WHAT YOU WILL DO —
Instruction for the data below: set down exactly the lines from the line with "<li> We plot" to the line with "<li> 'Incremental size'button", inclusive, and no others.

ENTRIES SUPPLIED —
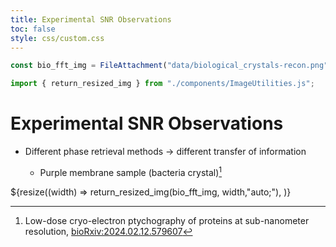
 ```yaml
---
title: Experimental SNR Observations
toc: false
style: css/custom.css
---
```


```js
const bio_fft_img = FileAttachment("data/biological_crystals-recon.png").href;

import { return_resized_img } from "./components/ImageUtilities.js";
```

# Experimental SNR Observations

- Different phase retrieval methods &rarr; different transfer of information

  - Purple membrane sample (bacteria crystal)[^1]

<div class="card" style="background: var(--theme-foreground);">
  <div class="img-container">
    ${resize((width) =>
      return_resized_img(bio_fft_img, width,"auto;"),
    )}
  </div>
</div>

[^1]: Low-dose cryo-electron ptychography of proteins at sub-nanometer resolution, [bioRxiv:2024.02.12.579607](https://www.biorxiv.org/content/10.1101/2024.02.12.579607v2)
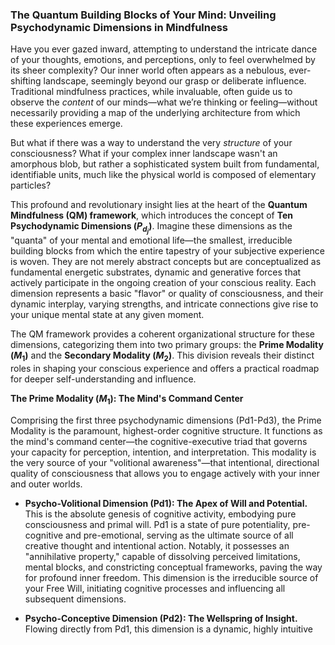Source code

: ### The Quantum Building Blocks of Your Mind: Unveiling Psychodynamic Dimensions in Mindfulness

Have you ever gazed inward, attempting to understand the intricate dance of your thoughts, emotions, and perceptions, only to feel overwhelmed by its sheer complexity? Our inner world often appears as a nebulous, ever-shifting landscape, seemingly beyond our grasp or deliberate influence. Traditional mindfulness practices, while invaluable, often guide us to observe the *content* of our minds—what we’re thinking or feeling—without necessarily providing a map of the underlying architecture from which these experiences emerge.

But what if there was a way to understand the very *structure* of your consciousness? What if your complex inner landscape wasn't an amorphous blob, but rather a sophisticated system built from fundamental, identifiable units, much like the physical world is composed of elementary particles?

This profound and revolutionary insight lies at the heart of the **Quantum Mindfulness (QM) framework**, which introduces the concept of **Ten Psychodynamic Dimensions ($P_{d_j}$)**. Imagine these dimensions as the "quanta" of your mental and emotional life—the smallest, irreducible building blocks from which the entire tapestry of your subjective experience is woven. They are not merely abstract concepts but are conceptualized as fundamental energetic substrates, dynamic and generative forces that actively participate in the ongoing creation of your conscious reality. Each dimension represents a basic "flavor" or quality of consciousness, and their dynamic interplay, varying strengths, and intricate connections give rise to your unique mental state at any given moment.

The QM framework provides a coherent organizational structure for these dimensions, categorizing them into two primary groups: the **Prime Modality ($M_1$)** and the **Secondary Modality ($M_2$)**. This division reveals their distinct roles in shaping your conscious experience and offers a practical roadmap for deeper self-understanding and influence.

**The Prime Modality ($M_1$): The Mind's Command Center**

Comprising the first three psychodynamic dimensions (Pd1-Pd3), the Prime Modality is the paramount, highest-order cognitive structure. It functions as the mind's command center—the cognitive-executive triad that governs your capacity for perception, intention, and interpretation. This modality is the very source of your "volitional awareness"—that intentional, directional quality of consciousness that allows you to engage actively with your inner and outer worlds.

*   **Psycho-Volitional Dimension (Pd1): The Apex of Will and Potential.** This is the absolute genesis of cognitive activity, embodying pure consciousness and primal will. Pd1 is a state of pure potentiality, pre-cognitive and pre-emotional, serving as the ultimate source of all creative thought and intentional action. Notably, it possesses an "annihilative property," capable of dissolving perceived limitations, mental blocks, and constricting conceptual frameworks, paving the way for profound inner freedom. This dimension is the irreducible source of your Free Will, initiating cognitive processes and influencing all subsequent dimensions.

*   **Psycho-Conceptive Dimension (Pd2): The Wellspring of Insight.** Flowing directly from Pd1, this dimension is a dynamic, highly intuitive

* * *

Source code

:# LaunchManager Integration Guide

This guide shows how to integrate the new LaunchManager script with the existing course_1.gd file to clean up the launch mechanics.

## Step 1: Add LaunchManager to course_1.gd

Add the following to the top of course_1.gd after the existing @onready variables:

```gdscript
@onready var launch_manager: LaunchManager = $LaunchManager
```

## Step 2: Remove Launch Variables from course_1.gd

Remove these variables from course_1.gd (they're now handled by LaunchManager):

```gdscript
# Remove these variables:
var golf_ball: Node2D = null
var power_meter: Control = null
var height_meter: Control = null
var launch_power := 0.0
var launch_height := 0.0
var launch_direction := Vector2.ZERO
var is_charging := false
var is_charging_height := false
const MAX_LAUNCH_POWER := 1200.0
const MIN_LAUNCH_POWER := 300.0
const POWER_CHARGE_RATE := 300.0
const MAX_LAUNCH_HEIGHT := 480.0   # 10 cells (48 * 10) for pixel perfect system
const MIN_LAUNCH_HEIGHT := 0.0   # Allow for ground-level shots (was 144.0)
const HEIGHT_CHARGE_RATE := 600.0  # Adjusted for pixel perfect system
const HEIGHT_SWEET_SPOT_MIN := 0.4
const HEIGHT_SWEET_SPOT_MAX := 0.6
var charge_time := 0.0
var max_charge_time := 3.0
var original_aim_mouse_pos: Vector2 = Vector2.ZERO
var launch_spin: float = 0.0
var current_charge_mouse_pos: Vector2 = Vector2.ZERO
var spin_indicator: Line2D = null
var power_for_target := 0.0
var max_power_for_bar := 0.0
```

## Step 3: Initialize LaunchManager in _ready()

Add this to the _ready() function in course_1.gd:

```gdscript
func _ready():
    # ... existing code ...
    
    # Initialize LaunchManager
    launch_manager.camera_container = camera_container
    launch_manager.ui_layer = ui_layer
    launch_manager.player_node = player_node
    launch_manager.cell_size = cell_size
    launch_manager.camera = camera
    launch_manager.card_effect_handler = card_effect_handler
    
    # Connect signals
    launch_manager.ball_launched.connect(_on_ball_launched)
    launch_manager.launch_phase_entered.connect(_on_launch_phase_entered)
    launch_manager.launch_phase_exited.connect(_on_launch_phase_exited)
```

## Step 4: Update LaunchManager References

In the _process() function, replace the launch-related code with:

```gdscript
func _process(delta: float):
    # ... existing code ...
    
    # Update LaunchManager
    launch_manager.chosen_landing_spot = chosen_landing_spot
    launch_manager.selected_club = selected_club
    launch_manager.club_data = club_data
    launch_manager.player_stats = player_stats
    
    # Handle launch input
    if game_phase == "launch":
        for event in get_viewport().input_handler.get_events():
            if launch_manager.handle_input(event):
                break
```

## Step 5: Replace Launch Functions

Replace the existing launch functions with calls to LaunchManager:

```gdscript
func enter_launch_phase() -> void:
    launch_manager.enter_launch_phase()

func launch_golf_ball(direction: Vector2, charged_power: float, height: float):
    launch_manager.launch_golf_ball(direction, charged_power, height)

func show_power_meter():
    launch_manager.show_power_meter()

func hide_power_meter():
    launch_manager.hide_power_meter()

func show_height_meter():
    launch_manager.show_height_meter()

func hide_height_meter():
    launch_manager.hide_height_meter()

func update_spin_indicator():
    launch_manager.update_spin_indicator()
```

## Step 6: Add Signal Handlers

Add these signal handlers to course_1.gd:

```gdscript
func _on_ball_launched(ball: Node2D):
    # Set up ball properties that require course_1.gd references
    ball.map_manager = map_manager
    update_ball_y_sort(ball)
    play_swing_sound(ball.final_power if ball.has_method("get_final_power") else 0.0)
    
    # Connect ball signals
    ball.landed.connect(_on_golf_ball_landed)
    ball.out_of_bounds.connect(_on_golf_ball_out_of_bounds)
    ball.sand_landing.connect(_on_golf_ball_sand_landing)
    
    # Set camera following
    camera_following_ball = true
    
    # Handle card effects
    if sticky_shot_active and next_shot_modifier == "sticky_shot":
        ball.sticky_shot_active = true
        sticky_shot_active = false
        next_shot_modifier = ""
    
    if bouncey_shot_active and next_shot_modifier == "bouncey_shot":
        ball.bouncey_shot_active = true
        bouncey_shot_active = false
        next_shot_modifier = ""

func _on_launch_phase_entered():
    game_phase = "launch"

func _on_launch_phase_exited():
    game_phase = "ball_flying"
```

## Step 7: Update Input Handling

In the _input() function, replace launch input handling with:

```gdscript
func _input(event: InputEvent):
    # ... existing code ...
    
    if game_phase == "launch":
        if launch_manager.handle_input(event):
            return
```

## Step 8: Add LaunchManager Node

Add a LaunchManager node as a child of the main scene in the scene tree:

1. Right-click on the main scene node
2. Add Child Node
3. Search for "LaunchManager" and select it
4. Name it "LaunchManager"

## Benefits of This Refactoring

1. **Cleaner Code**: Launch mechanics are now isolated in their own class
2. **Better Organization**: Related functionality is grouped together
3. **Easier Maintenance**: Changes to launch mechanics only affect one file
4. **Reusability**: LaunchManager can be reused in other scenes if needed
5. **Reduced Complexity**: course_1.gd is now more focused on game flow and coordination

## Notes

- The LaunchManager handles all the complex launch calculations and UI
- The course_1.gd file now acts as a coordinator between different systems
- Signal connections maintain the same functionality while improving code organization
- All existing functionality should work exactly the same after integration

* * *

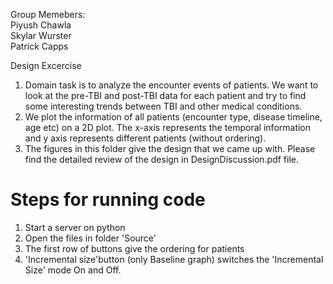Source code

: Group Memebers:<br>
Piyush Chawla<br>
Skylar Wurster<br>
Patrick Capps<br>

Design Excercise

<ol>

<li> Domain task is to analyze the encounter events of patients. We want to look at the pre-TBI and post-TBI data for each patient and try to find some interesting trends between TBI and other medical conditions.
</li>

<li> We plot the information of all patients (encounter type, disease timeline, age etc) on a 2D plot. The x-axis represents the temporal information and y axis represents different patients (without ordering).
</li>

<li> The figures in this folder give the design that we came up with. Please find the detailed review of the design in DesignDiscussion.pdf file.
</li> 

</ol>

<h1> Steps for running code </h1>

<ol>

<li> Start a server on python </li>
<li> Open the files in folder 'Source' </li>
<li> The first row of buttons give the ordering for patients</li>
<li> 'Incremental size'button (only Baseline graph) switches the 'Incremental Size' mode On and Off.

ANSWER AREA —
<li> We plot the information of all patients (encounter type, disease timeline, age etc) on a 2D plot. The x-axis represents the temporal information and y axis represents different patients (without ordering).
</li>

<li> The figures in this folder give the design that we came up with. Please find the detailed review of the design in DesignDiscussion.pdf file.
</li> 

</ol>

<h1> Steps for running code </h1>

<ol>

<li> Start a server on python </li>
<li> Open the files in folder 'Source' </li>
<li> The first row of buttons give the ordering for patients</li>
<li> 'Incremental size'button (only Baseline graph) switches the 'Incremental Size' mode On and Off.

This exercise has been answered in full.